Thursday, November 13, 2014

Pulau Merah

Pada jejak-jejak yang jatuh dari langkahmu
angin menghempaskan pahatan-pahatan kecil di jalan kepergian itu.
membangun peradaban pengubur lupaku dalam istana pasir.
di pantai pulau merah.

Perubahan musim tak merubuhkan kau secuil pun dari kepalaku
sebab kau telah menjadi lukisan yang terpaku di dinding dada
paku yang menyukai setiap pukulan palu yang kaubuat dari pelukanmu.
begitu menancap kuat di ingatan.

Jika pantai ini kau dedah, kau hanya akan menemukan kepalaku
tapi akankah kutemukan aku jika kepalamu kubedah dengan pantai ini?
"bisa iya, mungkin tidak," sahut detik arlojimu.
kepalaku pun terangguk mahfum.

(by: @kopigenic)

Wednesday, November 12, 2014

Waktu Telah Tiba Untuk Wanitamu

Terkadang, masing-masing dari kita ada masanya jatuh hati hingga patah hati. Keduanya menimbulkan rasa yang sangat menjengkelkan, dari debar-debar yang lucu hingga perih yang disebabkam oleh satu orang, yaitu dia yang katanya mencintaimu.

Seperti pagi yang sudah lumayan terik kali ini, dalam keadaan yang separuh telanjang jauh dari kata indah di kasur, dan barang-barang berhamburan tidak pada tempatnya, keadaanku tak pernah sekacau ini sebelumnya. Yah, hatiku patah.. begitu parah.

Harusnya semalam otak kamu pasang dengan baik, sebelum kau lontarkan kata-kata yang mematikan rasa hingga membuat akalmu entah hilang ditelan siapa. Hampir seribu lima ratus hari lamanya kita bersama, dan kau memutuskanku begitu saja?

KAMPRET!!!

Dan ku ketahui akhirnya, karena seorang wanita. Jadi, kamu meninggalkanku karena ada wanita lain yang kau cinta? Tak apa, bersenang-senanglah, dan tunggu saatnya aku bunuh wanitamu itu. Tak mau aku tahu, dia harus juga merasakan cinta yang bajingan ini.

Sebelum pembunuhan aku lakukan, baiknya kuburku aku gali terlebih dahulu.

Monday, November 10, 2014

Pada Sebuah Pagi

Pagi yang seperti biasanya, aku yang masih menyimpan rasa, sedang kau yang sudah tak lagi mencinta.

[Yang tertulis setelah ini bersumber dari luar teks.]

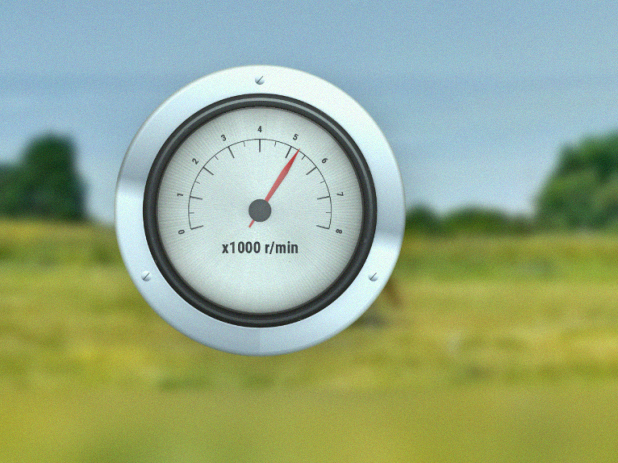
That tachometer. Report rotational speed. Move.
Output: 5250 rpm
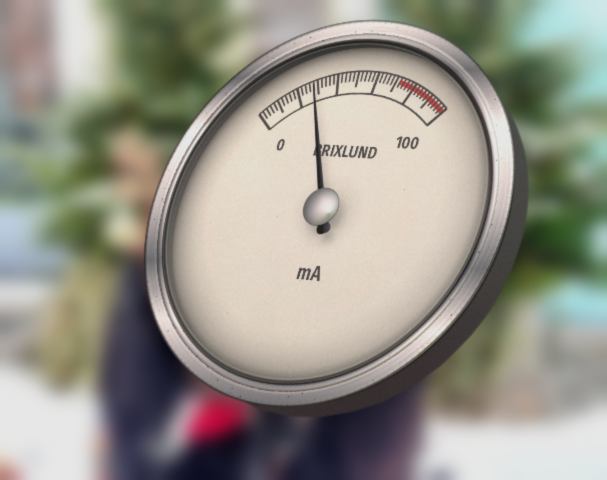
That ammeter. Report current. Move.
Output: 30 mA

Mungkin sudah dari jaman firaun belum pakai sempak bahwa kadang kenyataan memang begitu bajingan pahitnya. 

Bagaimana mungkin kamu, yang dulu selalu mengagungkan aku sebagai ratu di hatimu, sekarang mencampakan dan tak mau kenal lagi siapa aku.

Dan keparatnya lagi, kau pergi menyisakan kenangan-kenangan yang tak mudah pergi selain dari abadi.Sebatu-batunya usahaku, kenangan itu malah menjelma semakin keras, dan buat rindu yang menyedihkan ini semakin kebas.

Begitu jahatnya kamu, dan bebalnya aku yang masih mencintaimu. Seperti halnya kopi yang sekarang ada di atas mejaku, kopi hitam tanpa gula, aku tahu bahwa kopi ini sangat pahit.. tapi, karena itulah... paling tidak ada yang menemaniku dalam hal-hal yang menyangkut tentang pahit.